### [Passage]
= = =

Canadians have been grappling with runaway inflation and rising interest rates. While some regions are feeling the pain, others may be benefitting from higher oil prices. Kim Parlee speaks with Derek Burleton, Deputy Chief Economist, at TD Bank, about the economic outlook for provinces.
Derek, it's great to have you with us. I understand that you recently downgraded... Downgraded your 2022 forecast for some, but not all provinces. So I was wondering if you could just take us through each province and tell us what you're seeing and if it's okay, we'll start from west to east. So how's B.C. looking?
Well, B.C. has done great, Kim. It's really been on quite a run. Last year we just had some numbers in for 2021: 6% growth that was second strongest in the country. So I thought the momentum would fade a bit last year, just given that unemployment has been so low, it didn't seem like a lot of upside to growth, but yet it bettered our expectations. That is continued into the first half of this year. Employment growth up 3% year over year, strong performance. You know, and I see some of these tailwinds continuing. I look at nonresidential construction on LNG, the Kitimat project, some of the government's infrastructure spend. That's going to create a lot of tailwinds just partly through a multiplier effect on on the economy. That said, comes back to housing. And one of the areas of our Canadian forecast we downgraded the most was the housing outlook due to the higher rates. We still have another almost two percentage points in short term rate increases to go. That's going to hit B.C. among the hardest in Canada, partly because it did so well. So the part of the story is economies and housing markets that did better due in part to the golden goose of housing. We'll see a bigger downturn and we're already seeing it show up in the numbers that we've seen as a fairly quick drop in sales. I think when this is all said and done, we'll probably see about a 33% decline in home sales from the high point earlier this year through to the end of next year. And prices to go down, you know, maybe 15 or 20%. That's average prices. I know it sounds like a lot, but they had about a 50% run up during the boom. So might be a bit of a recalibration.

= = =

### [Data entries]
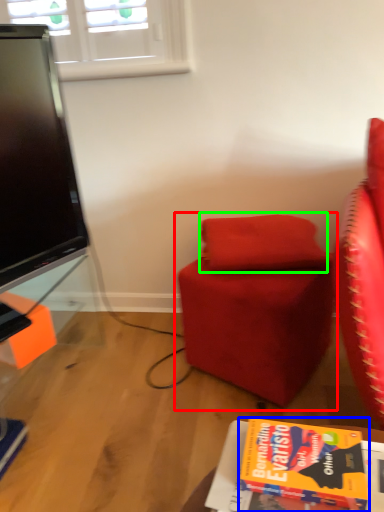
Question: Which object is positioned farthest from chair (highlighted by a red box)? Select from book (highlighted by a blue box) and pillow (highlighted by a green box).

Choices:
 (A) book
 (B) pillow

Answer: (A)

= = =

Retype the interview transcript about the economic outlook for the provinces, word for word, from its first line to its last.

Canadians have been grappling with runaway inflation and rising interest rates. While some regions are feeling the pain, others may be benefitting from higher oil prices. Kim Parlee speaks with Derek Burleton, Deputy Chief Economist, at TD Bank, about the economic outlook for provinces.
Derek, it's great to have you with us. I understand that you recently downgraded... Downgraded your 2022 forecast for some, but not all provinces. So I was wondering if you could just take us through each province and tell us what you're seeing and if it's okay, we'll start from west to east. So how's B.C. looking?
Well, B.C. has done great, Kim. It's really been on quite a run. Last year we just had some numbers in for 2021: 6% growth that was second strongest in the country. So I thought the momentum would fade a bit last year, just given that unemployment has been so low, it didn't seem like a lot of upside to growth, but yet it bettered our expectations. That is continued into the first half of this year. Employment growth up 3% year over year, strong performance. You know, and I see some of these tailwinds continuing. I look at nonresidential construction on LNG, the Kitimat project, some of the government's infrastructure spend. That's going to create a lot of tailwinds just partly through a multiplier effect on on the economy. That said, comes back to housing. And one of the areas of our Canadian forecast we downgraded the most was the housing outlook due to the higher rates. We still have another almost two percentage points in short term rate increases to go. That's going to hit B.C. among the hardest in Canada, partly because it did so well. So the part of the story is economies and housing markets that did better due in part to the golden goose of housing. We'll see a bigger downturn and we're already seeing it show up in the numbers that we've seen as a fairly quick drop in sales. I think when this is all said and done, we'll probably see about a 33% decline in home sales from the high point earlier this year through to the end of next year. And prices to go down, you know, maybe 15 or 20%. That's average prices. I know it sounds like a lot, but they had about a 50% run up during the boom. So might be a bit of a recalibration.